■ **Your goal**: Exactly reproduce the lines from the one containing "focal_mm: 5" through the last line of the data, both ends included, leaving out pictures.

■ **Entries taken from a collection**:
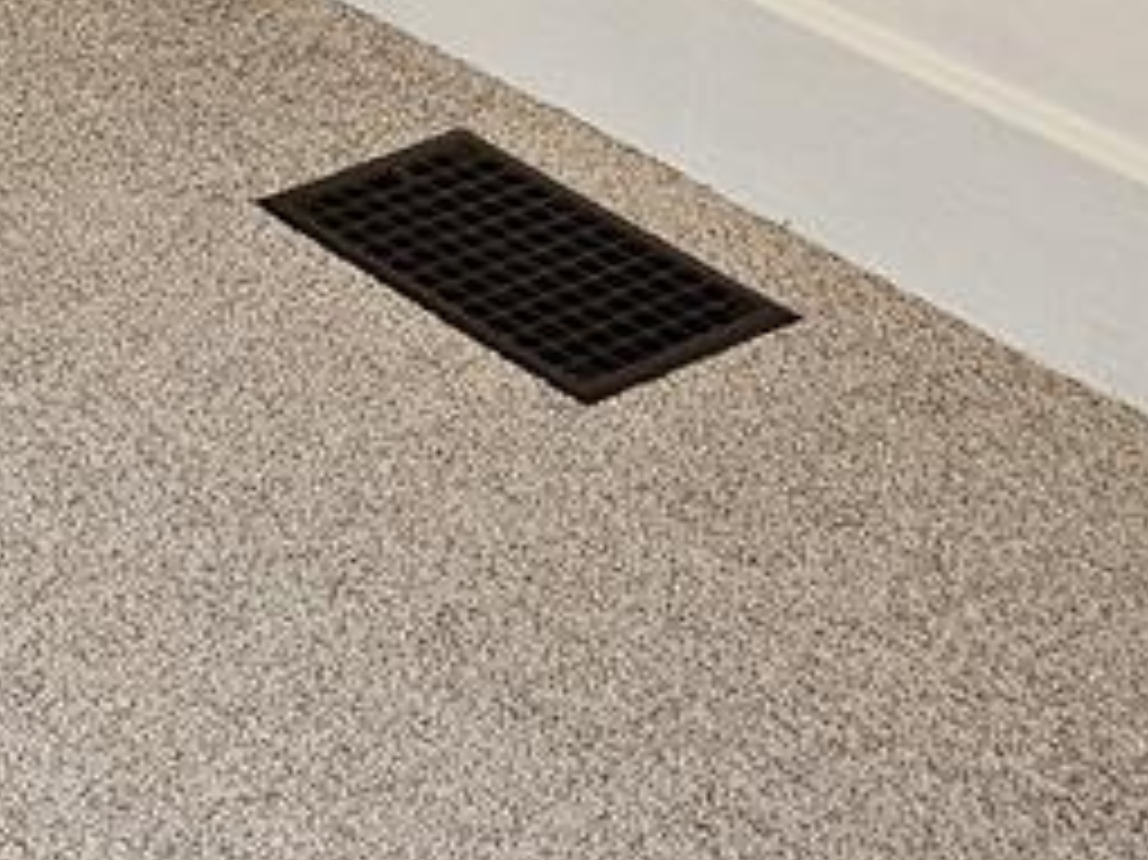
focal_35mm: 113
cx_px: -504
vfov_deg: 12.2
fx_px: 3746
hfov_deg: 16.1
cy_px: -603
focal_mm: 5
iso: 100
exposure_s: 1/120
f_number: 1.8
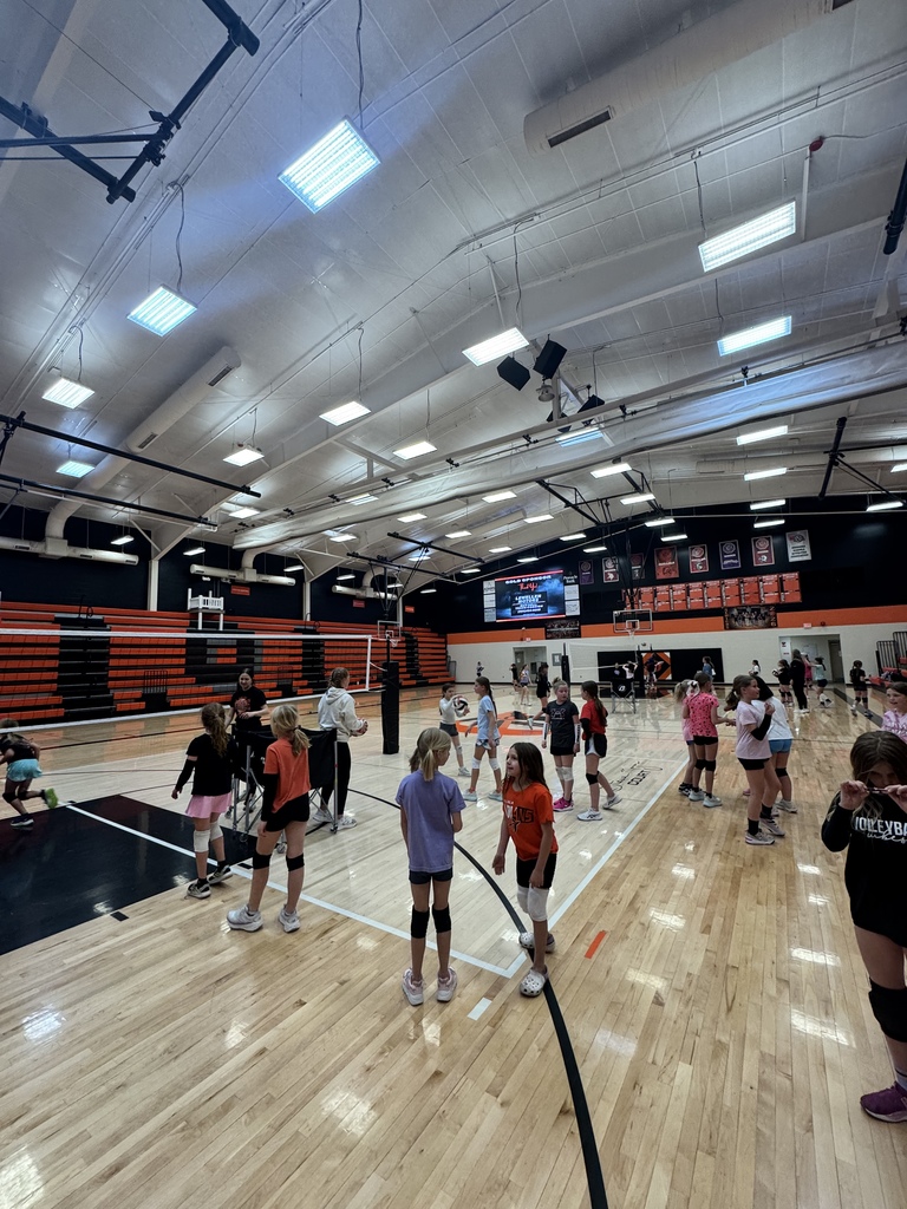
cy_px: 604
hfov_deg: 85.7
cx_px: 454
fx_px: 489
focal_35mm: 14
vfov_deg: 102.1
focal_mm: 2.22
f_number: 2.2
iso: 125
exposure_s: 1/120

■ **Task solution**:
focal_mm: 5
iso: 100
exposure_s: 1/120
f_number: 1.8
cy_px: 604
hfov_deg: 85.7
cx_px: 454
fx_px: 489
focal_35mm: 14
vfov_deg: 102.1
focal_mm: 2.22
f_number: 2.2
iso: 125
exposure_s: 1/120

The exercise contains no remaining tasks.